Baarnet - you obviously have no idea what the Urgent Care Centres (UCCs) that replace A&Es will offer. They only deal with MINOR injuries and illnesses so not only do they do not accept blue light ambulances but they also have a lot of other limitations. Of course many people will not realise this but (as they already do) make their way to the nearest place where they think they can get help. Anyone very seriously unwell will then require a 999 ambulance to transfer them to an A&E department, or if there is not an immediate threat to their life they may have to wait a very long time in an environment that is not appropriate, for an ambulance to take them to A&E (also see below re: ambulances).

In addition many patients already attend UCCs with problems that would be SAFER to be seen in A&E as they may have chronic and severe underlying health problems (increasingly common as people generally live longer) may need urgent blood tests, other investigations, potent medications or a period of observation in order to be SAFELY discharged home. UCCs are not set up to do this, A&Es are. So you may well attend a UCC but then have to make your own way to an A&E department that is now much further away with all the attendant delays and expense attached to using public transport or an even more expensive cab – even if you have your own transport many hospitals do not have parking or it is very expensive. When you get to the A&E they will likely have much longer waiting times due to the extra workload they will be dealing with.

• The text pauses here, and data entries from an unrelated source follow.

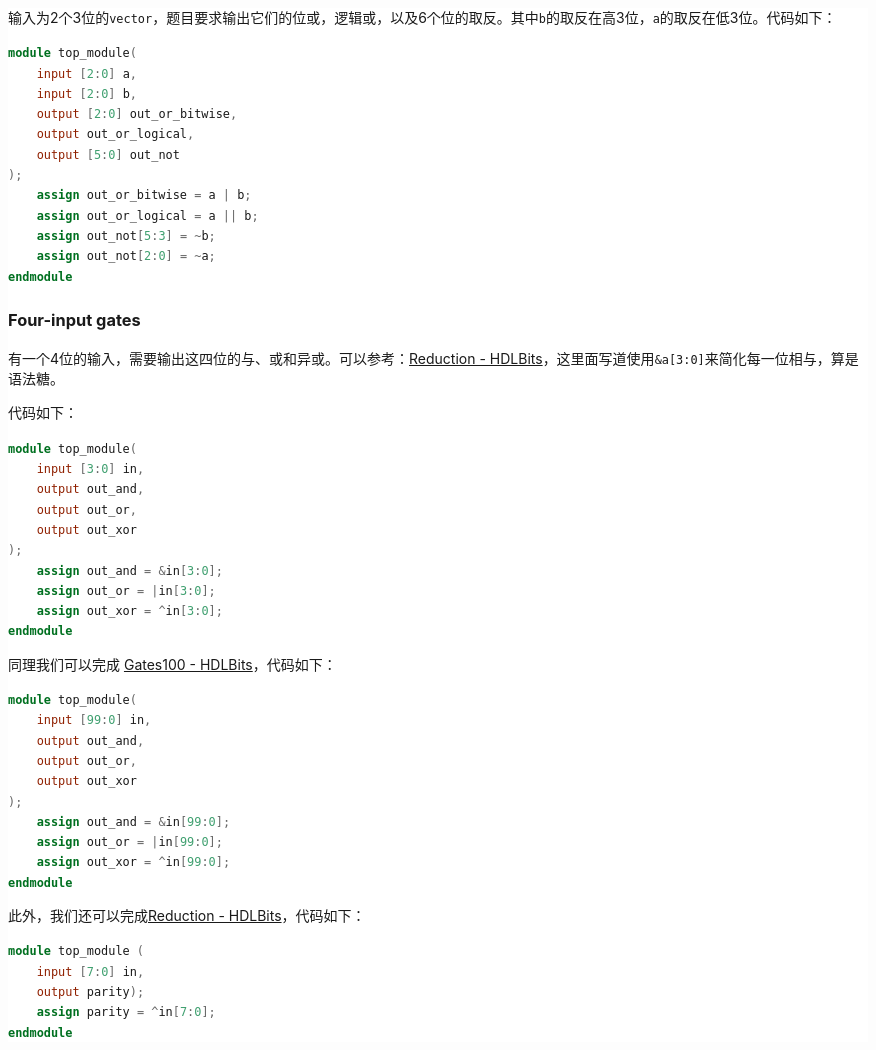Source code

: 输入为2个3位的`vector`，题目要求输出它们的位或，逻辑或，以及6个位的取反。其中`b`的取反在高3位，`a`的取反在低3位。代码如下：

```verilog
module top_module( 
    input [2:0] a,
    input [2:0] b,
    output [2:0] out_or_bitwise,
    output out_or_logical,
    output [5:0] out_not
);
	assign out_or_bitwise = a | b;
    assign out_or_logical = a || b;
    assign out_not[5:3] = ~b;
    assign out_not[2:0] = ~a;
endmodule
```

### Four-input gates

有一个4位的输入，需要输出这四位的与、或和异或。可以参考：[Reduction - HDLBits](https://hdlbits.01xz.net/wiki/Reduction)，这里面写道使用`&a[3:0]`来简化每一位相与，算是语法糖。

代码如下：

```verilog
module top_module( 
    input [3:0] in,
    output out_and,
    output out_or,
    output out_xor
);
    assign out_and = &in[3:0];
    assign out_or = |in[3:0];
    assign out_xor = ^in[3:0];
endmodule
```

同理我们可以完成 [Gates100 - HDLBits](https://hdlbits.01xz.net/wiki/Gates100)，代码如下：

```verilog
module top_module( 
    input [99:0] in,
    output out_and,
    output out_or,
    output out_xor 
);
    assign out_and = &in[99:0];
    assign out_or = |in[99:0];
    assign out_xor = ^in[99:0];
endmodule
```

此外，我们还可以完成[Reduction - HDLBits](https://hdlbits.01xz.net/wiki/Reduction)，代码如下：

```verilog
module top_module (
    input [7:0] in,
    output parity); 
    assign parity = ^in[7:0];
endmodule
```

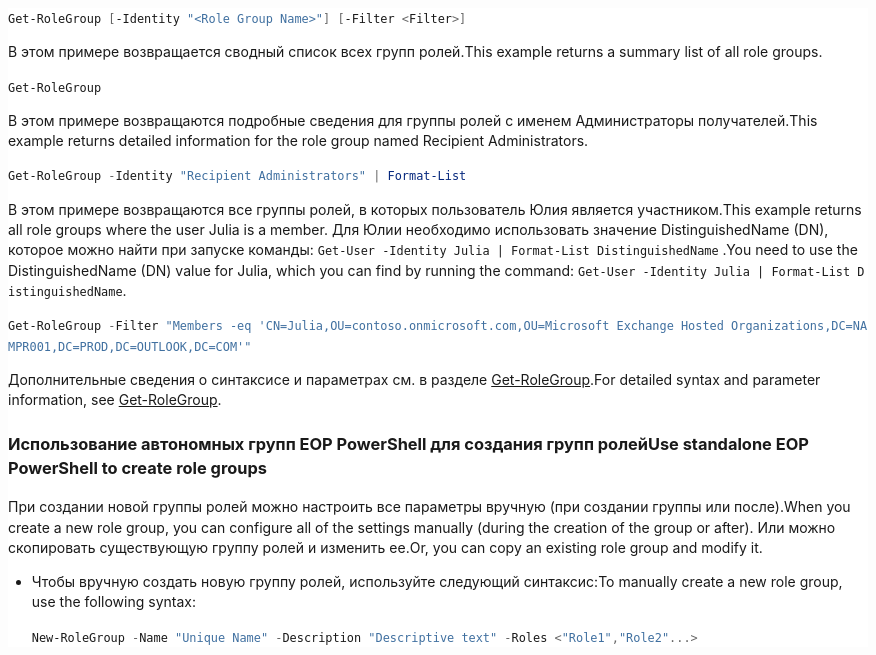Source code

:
 ```PowerShell
Get-RoleGroup [-Identity "<Role Group Name>"] [-Filter <Filter>]
```

<span data-ttu-id="25b5b-164">В этом примере возвращается сводный список всех групп ролей.</span><span class="sxs-lookup"><span data-stu-id="25b5b-164">This example returns a summary list of all role groups.</span></span>

```PowerShell
Get-RoleGroup
```

<span data-ttu-id="25b5b-165">В этом примере возвращаются подробные сведения для группы ролей с именем Администраторы получателей.</span><span class="sxs-lookup"><span data-stu-id="25b5b-165">This example returns detailed information for the role group named Recipient Administrators.</span></span>

```PowerShell
Get-RoleGroup -Identity "Recipient Administrators" | Format-List
```

<span data-ttu-id="25b5b-166">В этом примере возвращаются все группы ролей, в которых пользователь Юлия является участником.</span><span class="sxs-lookup"><span data-stu-id="25b5b-166">This example returns all role groups where the user Julia is a member.</span></span> <span data-ttu-id="25b5b-167">Для Юлии необходимо использовать значение DistinguishedName (DN), которое можно найти при запуске команды: `Get-User -Identity Julia | Format-List DistinguishedName` .</span><span class="sxs-lookup"><span data-stu-id="25b5b-167">You need to use the DistinguishedName (DN) value for Julia, which you can find by running the command: `Get-User -Identity Julia | Format-List DistinguishedName`.</span></span>

```PowerShell
Get-RoleGroup -Filter "Members -eq 'CN=Julia,OU=contoso.onmicrosoft.com,OU=Microsoft Exchange Hosted Organizations,DC=NAMPR001,DC=PROD,DC=OUTLOOK,DC=COM'"
```

<span data-ttu-id="25b5b-168">Дополнительные сведения о синтаксисе и параметрах см. в разделе [Get-RoleGroup](/powershell/module/exchange/Get-RoleGroup).</span><span class="sxs-lookup"><span data-stu-id="25b5b-168">For detailed syntax and parameter information, see [Get-RoleGroup](/powershell/module/exchange/Get-RoleGroup).</span></span>

### <a name="use-standalone-eop-powershell-to-create-role-groups"></a><span data-ttu-id="25b5b-169">Использование автономных групп EOP PowerShell для создания групп ролей</span><span class="sxs-lookup"><span data-stu-id="25b5b-169">Use standalone EOP PowerShell to create role groups</span></span>

<span data-ttu-id="25b5b-170">При создании новой группы ролей можно настроить все параметры вручную (при создании группы или после).</span><span class="sxs-lookup"><span data-stu-id="25b5b-170">When you create a new role group, you can configure all of the settings manually (during the creation of the group or after).</span></span> <span data-ttu-id="25b5b-171">Или можно скопировать существующую группу ролей и изменить ее.</span><span class="sxs-lookup"><span data-stu-id="25b5b-171">Or, you can copy an existing role group and modify it.</span></span>

- <span data-ttu-id="25b5b-172">Чтобы вручную создать новую группу ролей, используйте следующий синтаксис:</span><span class="sxs-lookup"><span data-stu-id="25b5b-172">To manually create a new role group, use the following syntax:</span></span>

  ```PowerShell
  New-RoleGroup -Name "Unique Name" -Description "Descriptive text" -Roles <"Role1","Role2"...>
  ```
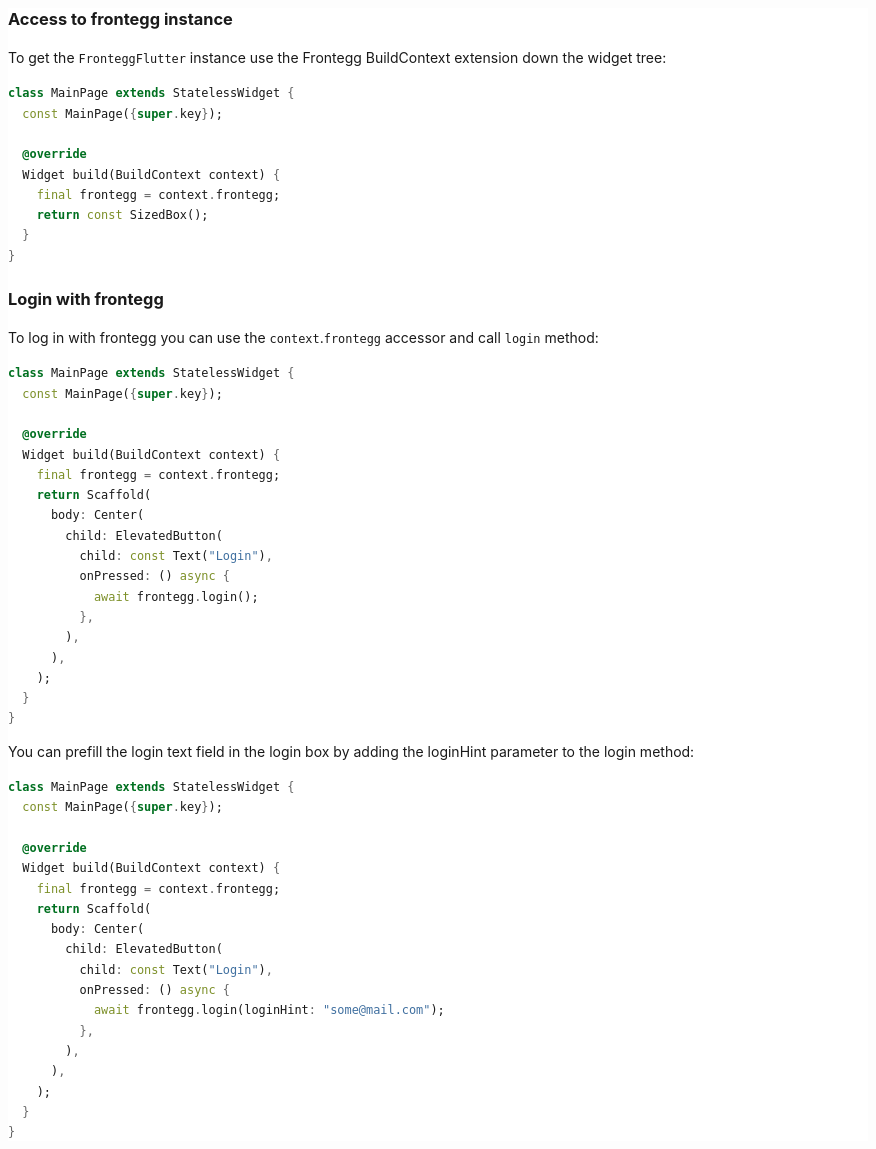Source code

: ### Access to frontegg instance

To get the `FronteggFlutter` instance use the Frontegg BuildContext extension down the widget tree:

```dart
class MainPage extends StatelessWidget {
  const MainPage({super.key});

  @override
  Widget build(BuildContext context) {
    final frontegg = context.frontegg;
    return const SizedBox();
  }
}
```


### Login with frontegg

To log in with frontegg you can use the `context`.`frontegg` accessor and call `login` method:

```dart
class MainPage extends StatelessWidget {
  const MainPage({super.key});

  @override
  Widget build(BuildContext context) {
    final frontegg = context.frontegg;
    return Scaffold(
      body: Center(
        child: ElevatedButton(
          child: const Text("Login"),
          onPressed: () async {
            await frontegg.login();
          },
        ),
      ),
    );
  }
}
```

You can prefill the login text field in the login box by adding the loginHint parameter to the login method:

```dart
class MainPage extends StatelessWidget {
  const MainPage({super.key});

  @override
  Widget build(BuildContext context) {
    final frontegg = context.frontegg;
    return Scaffold(
      body: Center(
        child: ElevatedButton(
          child: const Text("Login"),
          onPressed: () async {
            await frontegg.login(loginHint: "some@mail.com");
          },
        ),
      ),
    );
  }
}
```
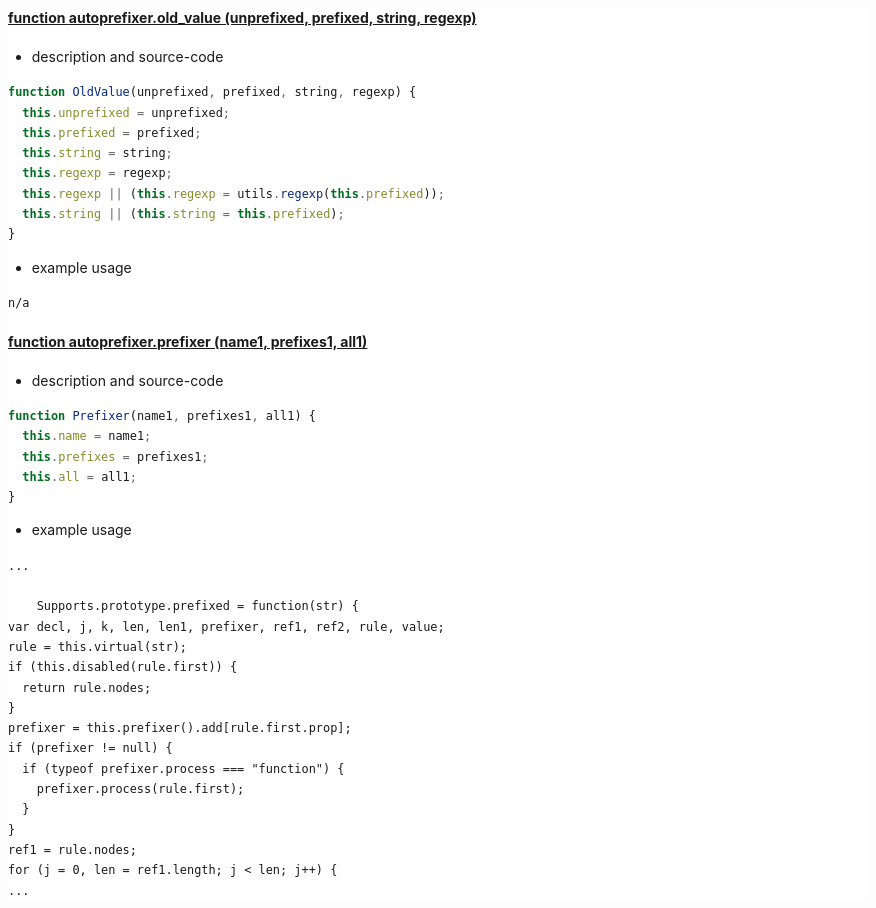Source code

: #### <a name="apidoc.element.autoprefixer.old_value"></a>[function <span class="apidocSignatureSpan">autoprefixer.</span>old_value (unprefixed, prefixed, string, regexp)](#apidoc.element.autoprefixer.old_value)
- description and source-code
```javascript
function OldValue(unprefixed, prefixed, string, regexp) {
  this.unprefixed = unprefixed;
  this.prefixed = prefixed;
  this.string = string;
  this.regexp = regexp;
  this.regexp || (this.regexp = utils.regexp(this.prefixed));
  this.string || (this.string = this.prefixed);
}
```
- example usage
```shell
n/a
```

#### <a name="apidoc.element.autoprefixer.prefixer"></a>[function <span class="apidocSignatureSpan">autoprefixer.</span>prefixer (name1, prefixes1, all1)](#apidoc.element.autoprefixer.prefixer)
- description and source-code
```javascript
function Prefixer(name1, prefixes1, all1) {
  this.name = name1;
  this.prefixes = prefixes1;
  this.all = all1;
}
```
- example usage
```shell
...

    Supports.prototype.prefixed = function(str) {
var decl, j, k, len, len1, prefixer, ref1, ref2, rule, value;
rule = this.virtual(str);
if (this.disabled(rule.first)) {
  return rule.nodes;
}
prefixer = this.prefixer().add[rule.first.prop];
if (prefixer != null) {
  if (typeof prefixer.process === "function") {
    prefixer.process(rule.first);
  }
}
ref1 = rule.nodes;
for (j = 0, len = ref1.length; j < len; j++) {
...
```


[PostCSS API]:      https://github.com/postcss/postcss/blob/master/docs/api.md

You place much faith in the London Ambulance Service, but bear in mind that quite some time ago they scrapped the Emergency Care Practitioner role that was set up to help manage patients at home, and as well as struggling with their funding (including for staff training) they already frequently fail to meet attendance targets due to their increasing workload. And talking of increasing workload try asking your local Community Nurses/ other community service workers if they are overstretched and whether all their staff have the best training/ qualifications to perform their role.

If the NHS was properly funded and resourced with adequate numbers of staff with the correct training & support (especially in the community) so that the new model proposed actually had a chance of working in the best interests of patients, I would support it.

baarnett said...

I still think you are trying to protect the wrong health model, whatever the economic circumstances of today. Even the Tories have failed to reduce capital expenditure in the NHS to ZERO, so expenditure can go into financing the new arrangements.

Let us keep a death and patient-outcome list of the current system and the alternative system - I believe the new model will pull ahead. It has already for stroke victims, for instance.

We should criticise the politicians for failing to push through these changes ten years ago, but it was far easier for them all to keep their heads down, given what happened in Kidderminster, and the ease of being thrown out of power if you propose any hospital changes.

The clinicians in north-west London have led the proposals this time round, aided by heavy expenditure on PR companies that produced the documents. They said all along that the consultation was never a vote.

I think it is better to make the changes in the current economic climate, rather than another decade of no change, with more deaths and worse outcomes. It is a matter of weighing up the two options, but I do not suggest every single factor is on the side of the changes.